The 1999 elections were viewed globally as a milestone in Nigeria’s return to democratic rule after years of brutal military regimes. Obasanjo, running under the newly formed Peoples Democratic Party (PDP), was seen by many — both domestically and internationally as a bridge between the military past and a democratic future.
Commission (INEC) gave Obasanjo about 18.7 million votes against Falae’s 11.1 million, a decisive margin that seemed to mark a national consensus.
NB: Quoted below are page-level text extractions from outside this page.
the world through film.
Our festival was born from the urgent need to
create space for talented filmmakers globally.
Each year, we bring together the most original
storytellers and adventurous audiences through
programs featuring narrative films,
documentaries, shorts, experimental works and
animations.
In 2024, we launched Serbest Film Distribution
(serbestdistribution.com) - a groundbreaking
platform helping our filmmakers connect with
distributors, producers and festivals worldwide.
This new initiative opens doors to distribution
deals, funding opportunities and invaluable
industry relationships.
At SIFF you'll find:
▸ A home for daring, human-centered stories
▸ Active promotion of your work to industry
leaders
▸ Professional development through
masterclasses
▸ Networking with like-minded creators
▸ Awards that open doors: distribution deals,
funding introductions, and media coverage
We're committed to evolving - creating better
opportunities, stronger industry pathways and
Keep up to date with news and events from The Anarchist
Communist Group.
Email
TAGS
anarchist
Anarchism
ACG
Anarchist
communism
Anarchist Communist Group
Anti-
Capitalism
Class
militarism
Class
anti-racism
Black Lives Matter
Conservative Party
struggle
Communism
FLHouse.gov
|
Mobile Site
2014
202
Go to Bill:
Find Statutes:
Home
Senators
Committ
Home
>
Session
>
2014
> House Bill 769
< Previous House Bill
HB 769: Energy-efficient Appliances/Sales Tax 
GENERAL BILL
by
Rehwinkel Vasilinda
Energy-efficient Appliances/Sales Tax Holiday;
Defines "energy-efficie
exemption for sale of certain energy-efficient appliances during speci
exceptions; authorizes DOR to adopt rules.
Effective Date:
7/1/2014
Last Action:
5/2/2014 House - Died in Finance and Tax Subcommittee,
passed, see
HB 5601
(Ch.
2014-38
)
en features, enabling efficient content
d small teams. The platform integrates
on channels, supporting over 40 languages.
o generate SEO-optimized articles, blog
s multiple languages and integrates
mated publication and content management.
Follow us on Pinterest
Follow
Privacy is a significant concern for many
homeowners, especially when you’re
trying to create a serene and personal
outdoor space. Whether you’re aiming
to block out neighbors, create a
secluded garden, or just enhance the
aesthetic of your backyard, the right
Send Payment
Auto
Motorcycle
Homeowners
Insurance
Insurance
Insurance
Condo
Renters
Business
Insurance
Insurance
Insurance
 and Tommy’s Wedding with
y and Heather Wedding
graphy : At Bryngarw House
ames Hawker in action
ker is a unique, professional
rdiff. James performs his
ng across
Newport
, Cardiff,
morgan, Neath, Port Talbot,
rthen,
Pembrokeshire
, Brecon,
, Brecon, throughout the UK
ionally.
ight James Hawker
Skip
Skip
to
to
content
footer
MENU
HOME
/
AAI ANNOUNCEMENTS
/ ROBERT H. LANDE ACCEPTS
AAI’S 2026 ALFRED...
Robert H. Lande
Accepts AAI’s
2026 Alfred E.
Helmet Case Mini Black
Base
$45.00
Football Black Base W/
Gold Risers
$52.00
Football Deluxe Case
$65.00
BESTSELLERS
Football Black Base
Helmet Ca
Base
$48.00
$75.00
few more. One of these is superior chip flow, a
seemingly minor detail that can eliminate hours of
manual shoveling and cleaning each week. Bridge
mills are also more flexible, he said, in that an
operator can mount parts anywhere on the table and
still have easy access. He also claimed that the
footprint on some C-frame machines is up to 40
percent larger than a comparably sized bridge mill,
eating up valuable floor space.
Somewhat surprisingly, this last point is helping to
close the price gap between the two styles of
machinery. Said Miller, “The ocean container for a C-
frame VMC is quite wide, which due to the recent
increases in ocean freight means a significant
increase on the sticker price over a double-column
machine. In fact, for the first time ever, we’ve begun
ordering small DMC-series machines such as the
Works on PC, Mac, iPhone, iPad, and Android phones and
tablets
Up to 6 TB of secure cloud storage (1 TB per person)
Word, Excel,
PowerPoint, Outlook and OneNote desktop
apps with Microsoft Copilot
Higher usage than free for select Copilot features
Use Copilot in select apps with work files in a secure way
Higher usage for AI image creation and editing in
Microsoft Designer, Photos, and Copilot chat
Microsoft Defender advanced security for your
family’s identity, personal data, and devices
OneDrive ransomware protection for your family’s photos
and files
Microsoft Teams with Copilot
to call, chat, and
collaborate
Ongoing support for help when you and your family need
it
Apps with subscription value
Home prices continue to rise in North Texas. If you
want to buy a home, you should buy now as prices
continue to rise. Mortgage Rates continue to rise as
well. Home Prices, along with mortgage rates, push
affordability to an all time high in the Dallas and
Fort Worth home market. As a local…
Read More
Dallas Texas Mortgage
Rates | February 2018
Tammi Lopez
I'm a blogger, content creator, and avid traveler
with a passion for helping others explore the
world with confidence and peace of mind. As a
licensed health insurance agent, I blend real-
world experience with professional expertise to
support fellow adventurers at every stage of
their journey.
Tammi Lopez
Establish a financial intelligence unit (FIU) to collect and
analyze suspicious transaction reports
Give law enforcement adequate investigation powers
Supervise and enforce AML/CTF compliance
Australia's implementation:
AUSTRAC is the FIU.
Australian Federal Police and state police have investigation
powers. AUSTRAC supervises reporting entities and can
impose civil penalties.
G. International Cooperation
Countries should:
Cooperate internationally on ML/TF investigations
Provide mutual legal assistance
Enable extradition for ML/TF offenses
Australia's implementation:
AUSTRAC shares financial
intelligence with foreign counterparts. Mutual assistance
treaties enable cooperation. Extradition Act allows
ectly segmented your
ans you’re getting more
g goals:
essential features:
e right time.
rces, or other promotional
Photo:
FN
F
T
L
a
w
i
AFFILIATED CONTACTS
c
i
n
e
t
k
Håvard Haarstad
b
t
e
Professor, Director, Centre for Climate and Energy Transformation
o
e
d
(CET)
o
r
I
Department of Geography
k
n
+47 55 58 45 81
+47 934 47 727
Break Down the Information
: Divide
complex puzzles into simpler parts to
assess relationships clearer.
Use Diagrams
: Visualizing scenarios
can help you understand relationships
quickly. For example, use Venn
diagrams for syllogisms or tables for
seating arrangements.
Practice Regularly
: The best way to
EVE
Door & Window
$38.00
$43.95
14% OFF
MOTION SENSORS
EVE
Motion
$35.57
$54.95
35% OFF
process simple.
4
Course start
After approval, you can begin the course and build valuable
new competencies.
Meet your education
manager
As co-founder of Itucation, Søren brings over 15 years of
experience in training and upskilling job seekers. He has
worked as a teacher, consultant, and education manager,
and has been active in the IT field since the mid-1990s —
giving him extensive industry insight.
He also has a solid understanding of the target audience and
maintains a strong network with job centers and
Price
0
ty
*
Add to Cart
But Falae’s claims now challenge that narrative.
The former Finance Minister and former Secretary to the Government of the Federation (SGF) hinted that powerful interests within the military and political elite were determined to install Obasanjo, regardless of the actual votes cast.
“There was a decision made, somewhere beyond public scrutiny, that Obasanjo must be president and the rest is what you now see as history,” he added during the interview.
Falae noted that though he considered challenging the result legally, he was dissuaded by his party and advisers, who feared that a drawn-out legal battle would destabilize the fragile democratic process. At the time, Nigerians were more eager for civilian governance than electoral justice, he said.
The implications of Falae’s comments, though emerging more than two decades after the fact, have added a new layer to Nigeria’s complex democratic evolution. Analysts are already debating what it means for the country’s political memory and how it reflects on the transparency of the 1999 process — often romanticized as a clean break from military rule.
Political reactions have been swift and divided. While some see Falae’s claim as a long-overdue exposé, others dismiss it as revisionist history. Civil society activists argue that his remarks highlight the long-standing structural weaknesses of Nigeria’s electoral institutions, which remain vulnerable to elite interference.
Dr. Aisha Akinyemi, a political science lecturer at the University of Lagos, said: “Even if the claim cannot be legally pursued today, it forces us to confront uncomfortable truths about how Nigeria’s Fourth Republic began. If the foundation was compromised, it explains the cracks we still see today.”
Meanwhile, members of the PDP and allies of former President Obasanjo have declined to offer an official response, though a source close to the former president described Falae’s statement as “conveniently timed and factually ungrounded.”
Falae’s claims come at a time of increasing public distrust in Nigeria’s electoral system. From allegations of vote-buying to controversial tribunal judgments, many citizens believe elections remain vulnerable to elite manipulation — just as they may have been in 1999.